ガッコ ノ センセ ノ オトモダチ vol.991

はしご酒(Aくんのアトリエ) その百と百と百と百と二十二

「ブンカ ト ケンリョク ト」

 まず最初に謝らなければならない、と、とびっきり唐突にAくん。おそらく、そのままでは捨て置けない、そんな、好ましくないナニかを思い出したのだろう。

 「僕はね、ヤヤもすると文化には、いつだって、どうしても、権力に擦り寄らなければならない宿命のようなモノがへばり付いているような気がしてならなかったわけ」

 文化と、権力、か~。

 たしかに、歴史を振り返ってみても、文化は、コトあるごとに権力に振り回され、翻弄され続けてきたような気はする。

 そういえば以前、ある狂言師が、ソレに似た内容のコトを語っていた。彼は、そんな中でもソレでも尚、600年以上続けられてきたコトそのものに深い意味がある、と、力強く言い添えていたことを、今でも、印象深く記憶している。多分、ソコに、翻弄されつつも動じない強さのようなモノを感じたからだろう。
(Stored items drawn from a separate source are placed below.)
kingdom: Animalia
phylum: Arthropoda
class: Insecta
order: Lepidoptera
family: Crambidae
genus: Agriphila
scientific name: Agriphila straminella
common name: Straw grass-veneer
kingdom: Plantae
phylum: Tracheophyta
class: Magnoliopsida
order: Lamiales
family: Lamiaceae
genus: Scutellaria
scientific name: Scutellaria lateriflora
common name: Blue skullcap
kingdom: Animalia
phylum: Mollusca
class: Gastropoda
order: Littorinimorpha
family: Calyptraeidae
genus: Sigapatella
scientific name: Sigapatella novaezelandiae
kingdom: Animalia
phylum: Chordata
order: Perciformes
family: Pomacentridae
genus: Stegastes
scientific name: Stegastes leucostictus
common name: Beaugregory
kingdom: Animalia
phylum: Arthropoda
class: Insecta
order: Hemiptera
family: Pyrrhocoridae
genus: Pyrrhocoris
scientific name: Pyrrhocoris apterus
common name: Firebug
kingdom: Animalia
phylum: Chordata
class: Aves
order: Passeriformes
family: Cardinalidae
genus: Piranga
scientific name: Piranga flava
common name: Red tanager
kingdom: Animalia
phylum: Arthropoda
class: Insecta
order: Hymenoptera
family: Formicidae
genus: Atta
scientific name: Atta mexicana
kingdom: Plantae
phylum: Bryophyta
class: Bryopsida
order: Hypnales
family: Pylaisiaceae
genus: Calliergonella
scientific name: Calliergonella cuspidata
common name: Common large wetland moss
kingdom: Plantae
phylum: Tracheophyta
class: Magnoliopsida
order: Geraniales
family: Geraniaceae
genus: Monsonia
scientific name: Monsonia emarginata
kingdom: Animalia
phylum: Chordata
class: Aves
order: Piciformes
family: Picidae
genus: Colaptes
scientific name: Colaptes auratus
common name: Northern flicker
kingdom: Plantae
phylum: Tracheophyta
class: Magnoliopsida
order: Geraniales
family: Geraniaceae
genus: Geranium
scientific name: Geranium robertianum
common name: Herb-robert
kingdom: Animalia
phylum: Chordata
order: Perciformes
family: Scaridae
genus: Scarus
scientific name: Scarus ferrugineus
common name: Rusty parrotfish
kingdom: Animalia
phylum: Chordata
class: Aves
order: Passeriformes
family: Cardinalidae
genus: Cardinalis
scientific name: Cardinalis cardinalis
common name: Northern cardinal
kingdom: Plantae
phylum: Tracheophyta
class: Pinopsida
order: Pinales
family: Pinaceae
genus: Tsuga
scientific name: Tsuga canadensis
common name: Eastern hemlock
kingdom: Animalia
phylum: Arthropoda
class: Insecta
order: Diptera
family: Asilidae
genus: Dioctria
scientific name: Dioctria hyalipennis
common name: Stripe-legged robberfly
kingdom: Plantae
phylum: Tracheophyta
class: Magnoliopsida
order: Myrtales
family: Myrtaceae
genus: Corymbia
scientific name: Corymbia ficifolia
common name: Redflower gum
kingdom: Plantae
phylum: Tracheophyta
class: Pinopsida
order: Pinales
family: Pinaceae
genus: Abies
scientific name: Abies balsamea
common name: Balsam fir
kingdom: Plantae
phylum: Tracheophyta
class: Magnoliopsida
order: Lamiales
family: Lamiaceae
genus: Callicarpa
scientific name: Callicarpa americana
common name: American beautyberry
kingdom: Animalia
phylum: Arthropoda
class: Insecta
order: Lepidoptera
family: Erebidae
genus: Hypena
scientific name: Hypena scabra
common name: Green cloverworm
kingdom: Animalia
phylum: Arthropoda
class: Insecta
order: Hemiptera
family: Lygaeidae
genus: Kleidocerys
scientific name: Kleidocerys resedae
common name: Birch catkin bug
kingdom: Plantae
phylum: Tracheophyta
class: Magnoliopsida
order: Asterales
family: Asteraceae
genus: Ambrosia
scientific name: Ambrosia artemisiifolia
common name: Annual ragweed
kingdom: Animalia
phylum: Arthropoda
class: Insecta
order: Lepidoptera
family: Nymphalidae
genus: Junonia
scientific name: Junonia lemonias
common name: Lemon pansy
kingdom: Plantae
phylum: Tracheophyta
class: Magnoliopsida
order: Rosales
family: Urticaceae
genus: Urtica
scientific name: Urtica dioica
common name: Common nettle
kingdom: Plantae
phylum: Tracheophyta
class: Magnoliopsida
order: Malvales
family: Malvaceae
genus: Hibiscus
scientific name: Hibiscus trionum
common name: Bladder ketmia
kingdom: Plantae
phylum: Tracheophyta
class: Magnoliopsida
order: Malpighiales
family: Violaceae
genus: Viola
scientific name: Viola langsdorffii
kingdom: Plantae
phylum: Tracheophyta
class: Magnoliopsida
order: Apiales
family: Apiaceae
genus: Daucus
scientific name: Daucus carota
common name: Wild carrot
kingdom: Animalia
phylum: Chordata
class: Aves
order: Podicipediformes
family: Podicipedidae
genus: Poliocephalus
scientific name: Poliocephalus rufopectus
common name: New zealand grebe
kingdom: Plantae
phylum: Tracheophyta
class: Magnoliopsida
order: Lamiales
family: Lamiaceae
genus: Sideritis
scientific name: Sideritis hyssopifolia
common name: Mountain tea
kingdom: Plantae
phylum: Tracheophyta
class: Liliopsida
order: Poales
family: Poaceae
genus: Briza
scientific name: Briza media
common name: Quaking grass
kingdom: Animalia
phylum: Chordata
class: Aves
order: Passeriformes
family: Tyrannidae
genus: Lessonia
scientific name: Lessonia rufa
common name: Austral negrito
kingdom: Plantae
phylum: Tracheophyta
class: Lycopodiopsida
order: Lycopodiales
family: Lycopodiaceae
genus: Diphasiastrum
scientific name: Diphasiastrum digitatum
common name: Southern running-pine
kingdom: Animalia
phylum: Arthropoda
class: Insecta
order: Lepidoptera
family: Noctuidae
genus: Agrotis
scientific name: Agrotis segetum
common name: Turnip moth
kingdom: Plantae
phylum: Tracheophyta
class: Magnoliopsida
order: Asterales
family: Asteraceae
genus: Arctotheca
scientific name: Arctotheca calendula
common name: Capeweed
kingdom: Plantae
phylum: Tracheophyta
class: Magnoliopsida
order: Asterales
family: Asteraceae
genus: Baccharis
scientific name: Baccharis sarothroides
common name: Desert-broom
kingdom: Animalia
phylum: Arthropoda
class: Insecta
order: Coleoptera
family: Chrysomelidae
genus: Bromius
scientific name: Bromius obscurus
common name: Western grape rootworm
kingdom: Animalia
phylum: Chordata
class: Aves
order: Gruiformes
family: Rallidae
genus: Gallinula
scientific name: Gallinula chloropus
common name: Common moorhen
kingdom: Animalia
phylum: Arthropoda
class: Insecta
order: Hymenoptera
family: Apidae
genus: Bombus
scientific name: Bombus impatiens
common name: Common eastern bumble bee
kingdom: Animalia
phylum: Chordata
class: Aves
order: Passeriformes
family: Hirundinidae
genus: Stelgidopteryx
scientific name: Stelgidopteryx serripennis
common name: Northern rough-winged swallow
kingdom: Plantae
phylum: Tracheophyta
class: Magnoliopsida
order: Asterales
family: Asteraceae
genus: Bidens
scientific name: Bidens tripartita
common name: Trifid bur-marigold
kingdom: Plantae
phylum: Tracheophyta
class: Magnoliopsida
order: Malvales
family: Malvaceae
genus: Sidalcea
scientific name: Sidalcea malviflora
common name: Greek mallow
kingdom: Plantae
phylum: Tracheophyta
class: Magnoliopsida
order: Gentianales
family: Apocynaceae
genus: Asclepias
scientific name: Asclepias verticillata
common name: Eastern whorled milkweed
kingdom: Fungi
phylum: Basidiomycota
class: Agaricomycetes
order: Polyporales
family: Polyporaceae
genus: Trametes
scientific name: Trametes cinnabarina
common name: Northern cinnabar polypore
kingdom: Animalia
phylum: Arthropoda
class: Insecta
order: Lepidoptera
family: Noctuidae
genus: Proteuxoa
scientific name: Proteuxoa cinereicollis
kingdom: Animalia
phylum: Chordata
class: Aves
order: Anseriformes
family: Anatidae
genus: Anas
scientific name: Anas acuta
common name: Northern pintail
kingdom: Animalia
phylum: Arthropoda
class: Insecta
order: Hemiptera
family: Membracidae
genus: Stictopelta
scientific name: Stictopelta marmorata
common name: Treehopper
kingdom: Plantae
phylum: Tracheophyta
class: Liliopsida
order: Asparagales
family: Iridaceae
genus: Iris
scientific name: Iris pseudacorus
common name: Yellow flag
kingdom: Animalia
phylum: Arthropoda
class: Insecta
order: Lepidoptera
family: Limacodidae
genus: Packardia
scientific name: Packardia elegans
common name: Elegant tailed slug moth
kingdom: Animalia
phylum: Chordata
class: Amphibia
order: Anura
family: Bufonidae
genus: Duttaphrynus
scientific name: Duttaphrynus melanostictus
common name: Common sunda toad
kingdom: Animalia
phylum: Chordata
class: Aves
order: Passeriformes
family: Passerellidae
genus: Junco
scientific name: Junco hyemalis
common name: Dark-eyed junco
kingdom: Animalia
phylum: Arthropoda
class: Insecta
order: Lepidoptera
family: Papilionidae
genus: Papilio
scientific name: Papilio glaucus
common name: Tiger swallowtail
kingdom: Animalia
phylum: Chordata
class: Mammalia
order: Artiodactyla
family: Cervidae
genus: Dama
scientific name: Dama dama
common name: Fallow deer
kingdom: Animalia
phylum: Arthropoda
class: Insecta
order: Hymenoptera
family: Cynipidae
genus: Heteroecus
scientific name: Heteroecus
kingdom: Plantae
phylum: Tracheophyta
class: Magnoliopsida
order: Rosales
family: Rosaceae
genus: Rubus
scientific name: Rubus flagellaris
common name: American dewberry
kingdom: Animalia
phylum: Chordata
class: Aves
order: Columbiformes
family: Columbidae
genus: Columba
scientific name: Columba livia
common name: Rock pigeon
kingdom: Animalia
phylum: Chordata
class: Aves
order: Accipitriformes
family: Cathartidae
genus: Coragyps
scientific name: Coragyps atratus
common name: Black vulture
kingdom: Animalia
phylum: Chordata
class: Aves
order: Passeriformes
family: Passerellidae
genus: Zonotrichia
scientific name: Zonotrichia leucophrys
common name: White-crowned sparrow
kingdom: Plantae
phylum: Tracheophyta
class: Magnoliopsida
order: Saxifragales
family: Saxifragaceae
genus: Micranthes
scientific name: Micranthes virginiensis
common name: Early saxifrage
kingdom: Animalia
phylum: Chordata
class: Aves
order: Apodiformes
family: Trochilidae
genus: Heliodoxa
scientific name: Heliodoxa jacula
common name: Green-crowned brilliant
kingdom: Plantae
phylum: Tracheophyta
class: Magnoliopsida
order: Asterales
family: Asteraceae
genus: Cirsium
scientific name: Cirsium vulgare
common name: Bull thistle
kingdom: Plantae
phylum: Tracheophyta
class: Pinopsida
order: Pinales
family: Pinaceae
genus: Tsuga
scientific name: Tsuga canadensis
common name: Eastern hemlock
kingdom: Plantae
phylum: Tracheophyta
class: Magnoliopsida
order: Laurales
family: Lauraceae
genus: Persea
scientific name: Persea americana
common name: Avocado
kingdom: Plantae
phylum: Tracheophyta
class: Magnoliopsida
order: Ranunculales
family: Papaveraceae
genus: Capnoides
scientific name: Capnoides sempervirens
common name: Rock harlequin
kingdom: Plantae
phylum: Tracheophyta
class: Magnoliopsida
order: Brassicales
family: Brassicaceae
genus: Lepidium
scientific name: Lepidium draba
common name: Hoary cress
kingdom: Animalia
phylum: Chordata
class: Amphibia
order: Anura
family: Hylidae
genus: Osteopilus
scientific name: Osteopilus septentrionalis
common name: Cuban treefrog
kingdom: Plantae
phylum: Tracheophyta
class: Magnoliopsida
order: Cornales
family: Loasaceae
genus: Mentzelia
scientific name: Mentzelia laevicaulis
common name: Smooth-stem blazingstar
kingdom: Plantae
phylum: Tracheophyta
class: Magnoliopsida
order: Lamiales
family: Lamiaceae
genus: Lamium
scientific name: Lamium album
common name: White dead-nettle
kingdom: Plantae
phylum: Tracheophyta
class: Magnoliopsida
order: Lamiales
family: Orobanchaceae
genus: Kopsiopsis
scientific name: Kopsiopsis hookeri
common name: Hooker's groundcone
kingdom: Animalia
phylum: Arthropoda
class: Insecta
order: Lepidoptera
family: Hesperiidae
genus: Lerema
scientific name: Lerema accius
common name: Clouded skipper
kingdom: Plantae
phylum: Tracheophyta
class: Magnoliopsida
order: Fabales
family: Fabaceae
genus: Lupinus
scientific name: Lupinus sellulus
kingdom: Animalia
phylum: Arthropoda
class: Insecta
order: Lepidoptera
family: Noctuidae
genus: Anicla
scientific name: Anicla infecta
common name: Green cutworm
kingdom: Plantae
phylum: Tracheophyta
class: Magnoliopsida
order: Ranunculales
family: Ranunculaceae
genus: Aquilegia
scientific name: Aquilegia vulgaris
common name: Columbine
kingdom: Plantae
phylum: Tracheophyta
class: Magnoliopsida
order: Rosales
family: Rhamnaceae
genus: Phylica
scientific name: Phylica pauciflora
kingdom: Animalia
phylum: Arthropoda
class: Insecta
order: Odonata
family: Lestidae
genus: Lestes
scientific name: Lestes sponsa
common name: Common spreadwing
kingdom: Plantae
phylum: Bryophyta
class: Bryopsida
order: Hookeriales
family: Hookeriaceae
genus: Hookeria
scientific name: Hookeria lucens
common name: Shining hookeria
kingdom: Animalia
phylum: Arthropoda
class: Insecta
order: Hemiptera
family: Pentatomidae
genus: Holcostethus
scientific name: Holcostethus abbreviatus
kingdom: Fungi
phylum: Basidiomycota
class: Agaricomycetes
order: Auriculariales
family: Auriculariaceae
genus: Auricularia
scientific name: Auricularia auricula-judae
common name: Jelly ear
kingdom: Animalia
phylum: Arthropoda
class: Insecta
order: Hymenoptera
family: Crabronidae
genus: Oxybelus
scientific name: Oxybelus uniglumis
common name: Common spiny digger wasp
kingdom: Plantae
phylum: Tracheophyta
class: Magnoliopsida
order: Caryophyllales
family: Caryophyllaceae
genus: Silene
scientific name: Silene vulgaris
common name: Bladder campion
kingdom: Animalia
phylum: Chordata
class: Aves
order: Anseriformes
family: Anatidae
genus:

 「当然のごとく、スポーツもまた文化。だから、申し訳ないが、どうしても、スポーツ選手は、それが本意であろうがなかろうが、権力に擦り寄らざるを得ない、と、思い込んでいたわけ。でもね、ある、引退したスポーツ選手のコメントを聞いて、十把(ジッパ)一絡げにして断定的に決めつけるのではなく、もっともっと、スポーツ選手一人ひとりに目を向けなければ、と、あらためて気付かされたような気がしたわけだ」

 あ~。

 ひょっとしたら、あの選手のコトかもしれない。

 「彼女は、心底、スポーツを純粋に愛しているんだよ。その熱い思いが、ある意味、決意とさえ感じられるそのコメントから滲み溢れ出ていたんだよね。素晴らしいよ。自分の気持ちに素直に、正直に生きていこう、というその姿勢に、心からエールを送りたいね」

 きっと、彼女のコトだ。

 権力側からの依頼など、ナニも考えずに、とりあえず、言われた通りにヤッてさえいれば、それなりにナンとなくコトは収まる。にもかかわらず、その内容によっては、頑(カタク)なに利用されるコトを拒み、己の考えを貫く。となると、当然、権力側からしてみれば、「思い通りにならないヤツ」ということにもなりかねない。それゆえ、彼女のコレからが心配になったりもするけれど、きっと彼女なら大丈夫。そんな気がする。